Source records
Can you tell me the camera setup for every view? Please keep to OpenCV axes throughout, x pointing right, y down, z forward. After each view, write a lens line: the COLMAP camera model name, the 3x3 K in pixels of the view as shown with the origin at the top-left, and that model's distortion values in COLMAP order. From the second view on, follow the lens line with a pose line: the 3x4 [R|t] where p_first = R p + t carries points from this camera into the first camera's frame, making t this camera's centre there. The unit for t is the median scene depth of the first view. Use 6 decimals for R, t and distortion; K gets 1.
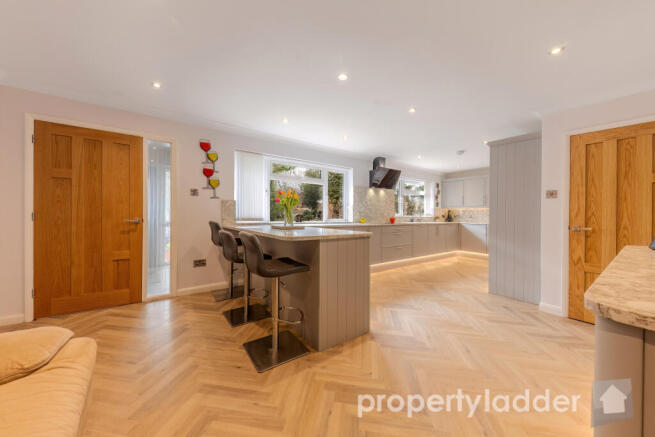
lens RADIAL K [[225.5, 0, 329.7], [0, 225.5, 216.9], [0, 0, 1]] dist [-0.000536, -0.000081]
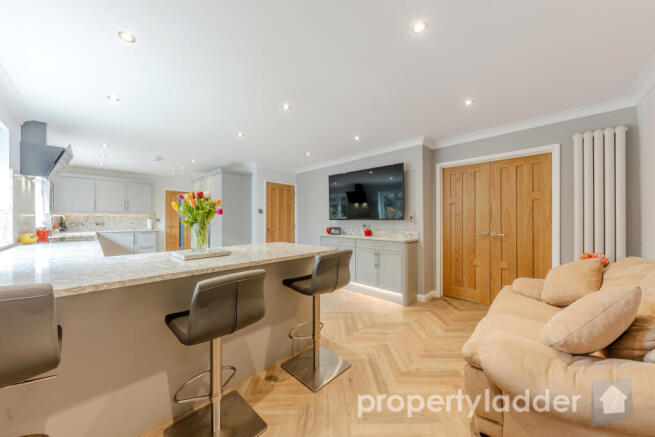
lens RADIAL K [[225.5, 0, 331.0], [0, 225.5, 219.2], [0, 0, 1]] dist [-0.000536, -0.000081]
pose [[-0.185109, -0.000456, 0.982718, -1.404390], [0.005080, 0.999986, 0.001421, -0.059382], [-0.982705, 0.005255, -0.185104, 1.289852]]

==

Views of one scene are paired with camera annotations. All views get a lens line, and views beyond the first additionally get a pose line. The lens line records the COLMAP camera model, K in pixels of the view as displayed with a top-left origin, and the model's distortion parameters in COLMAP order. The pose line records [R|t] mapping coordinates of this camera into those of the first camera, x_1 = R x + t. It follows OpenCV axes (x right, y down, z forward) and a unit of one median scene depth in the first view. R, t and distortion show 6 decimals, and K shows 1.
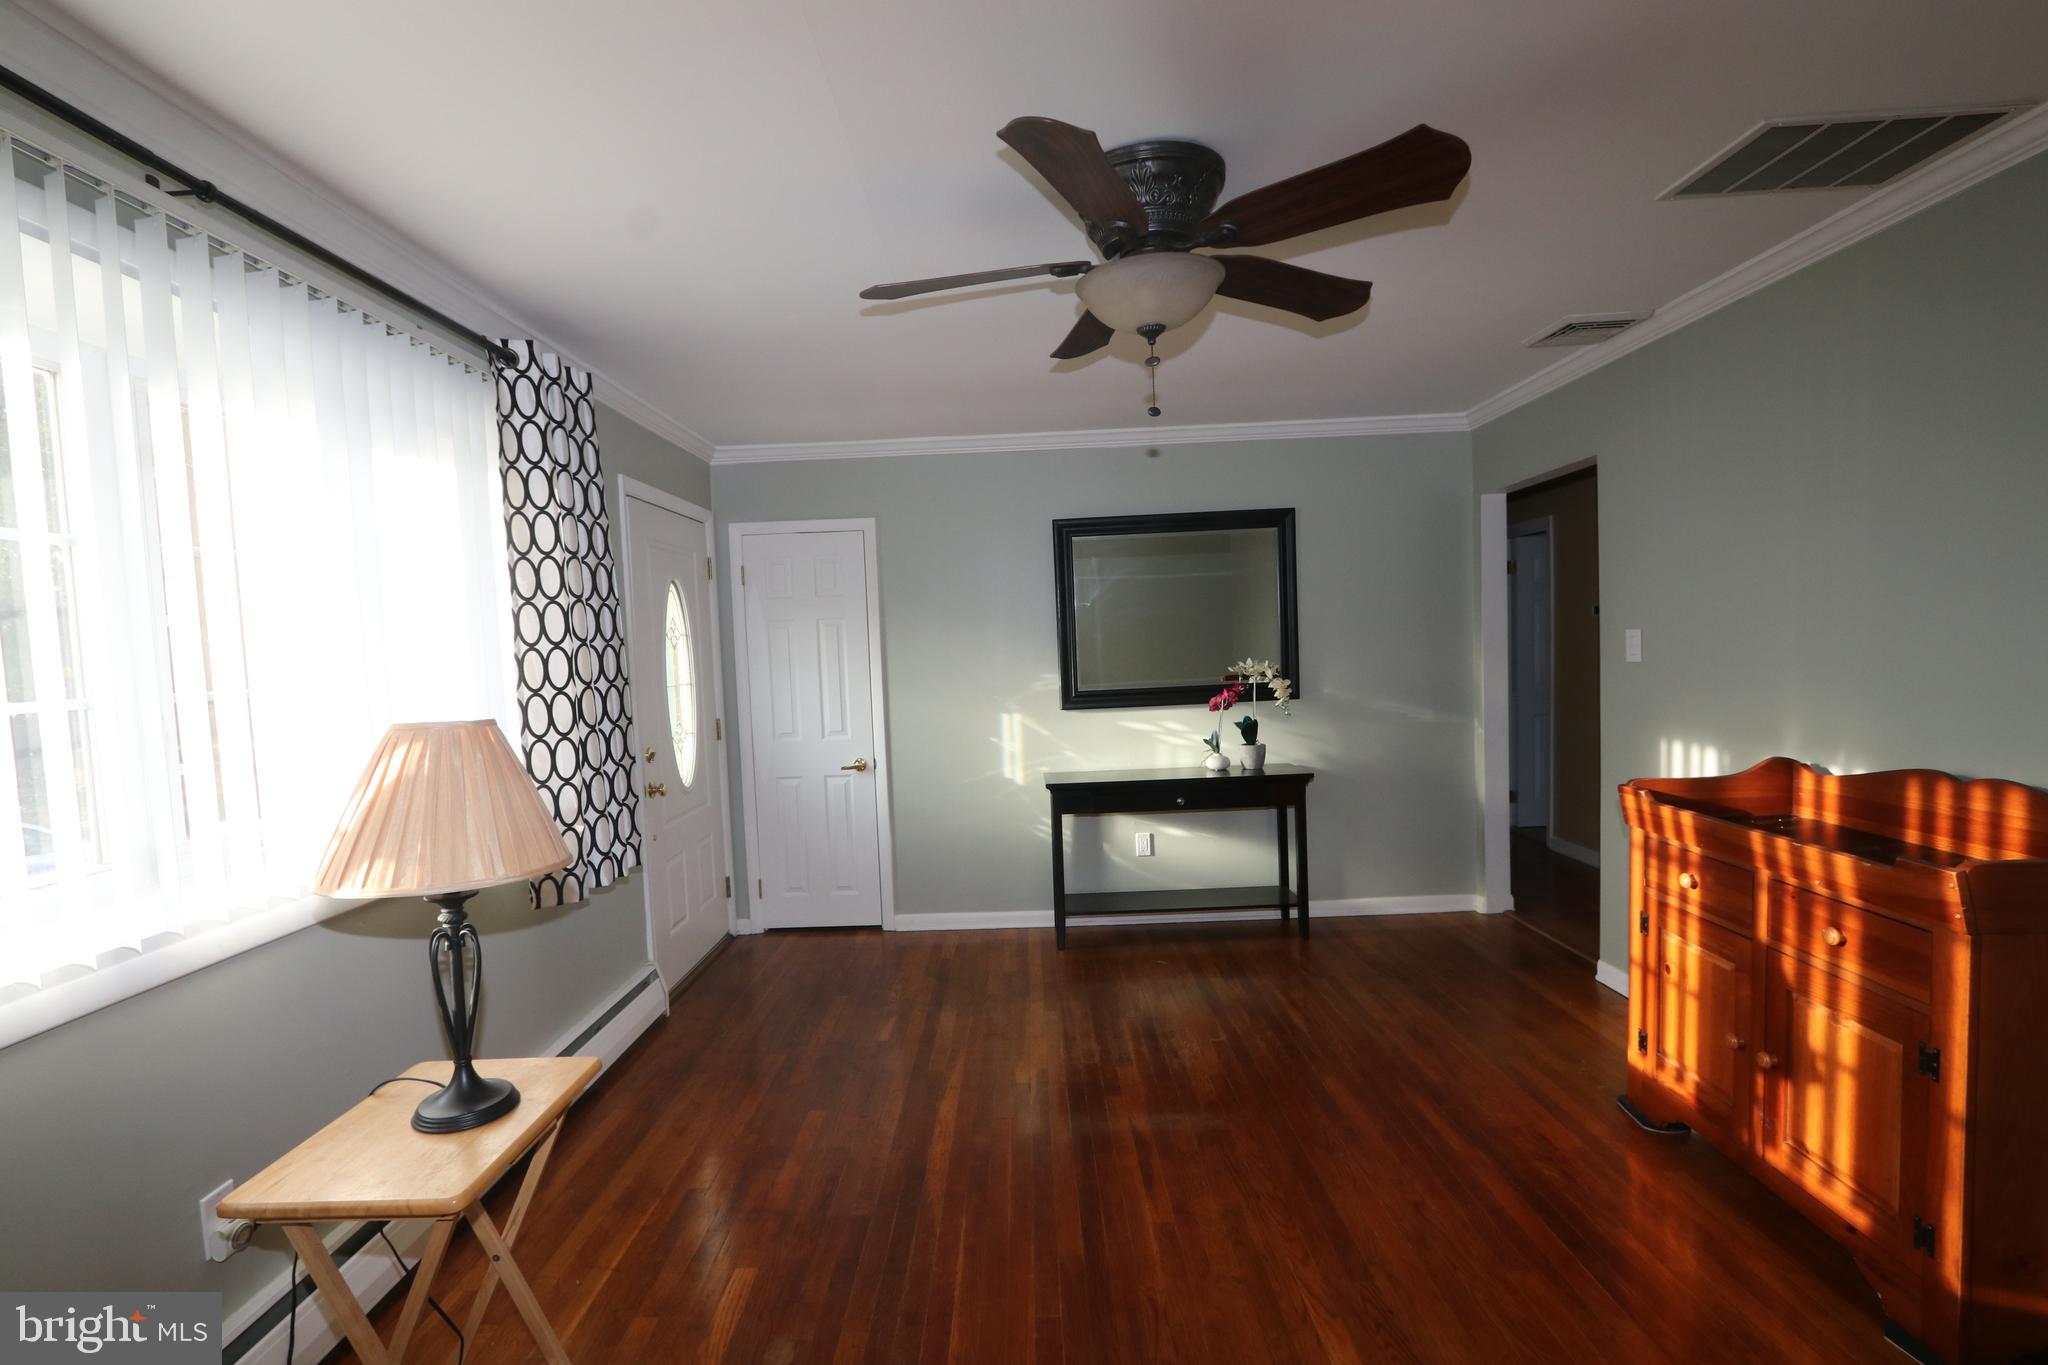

What is needed
Rewrite the records starting at the line that contains "Can you tell" and ending at the line that contains "216.9], [0, 0, 1]] dist [-0.000536, -0.000081]", replacing "decimals" with "decimal places" and keeping everything else the same. Leave the pictures out of your answer.

Written answer
Can you tell me the camera setup for every view? Please keep to OpenCV axes throughout, x pointing right, y down, z forward. After each view, write a lens line: the COLMAP camera model name, the 3x3 K in pixels of the view as shown with the origin at the top-left, and that model's distortion values in COLMAP order. From the second view on, follow the lens line with a pose line: the 3x4 [R|t] where p_first = R p + t carries points from this camera into the first camera's frame, making t this camera's centre there. The unit for t is the median scene depth of the first view. Use 6 decimal places for R, t and distortion; K gets 1.
lens RADIAL K [[225.5, 0, 329.7], [0, 225.5, 216.9], [0, 0, 1]] dist [-0.000536, -0.000081]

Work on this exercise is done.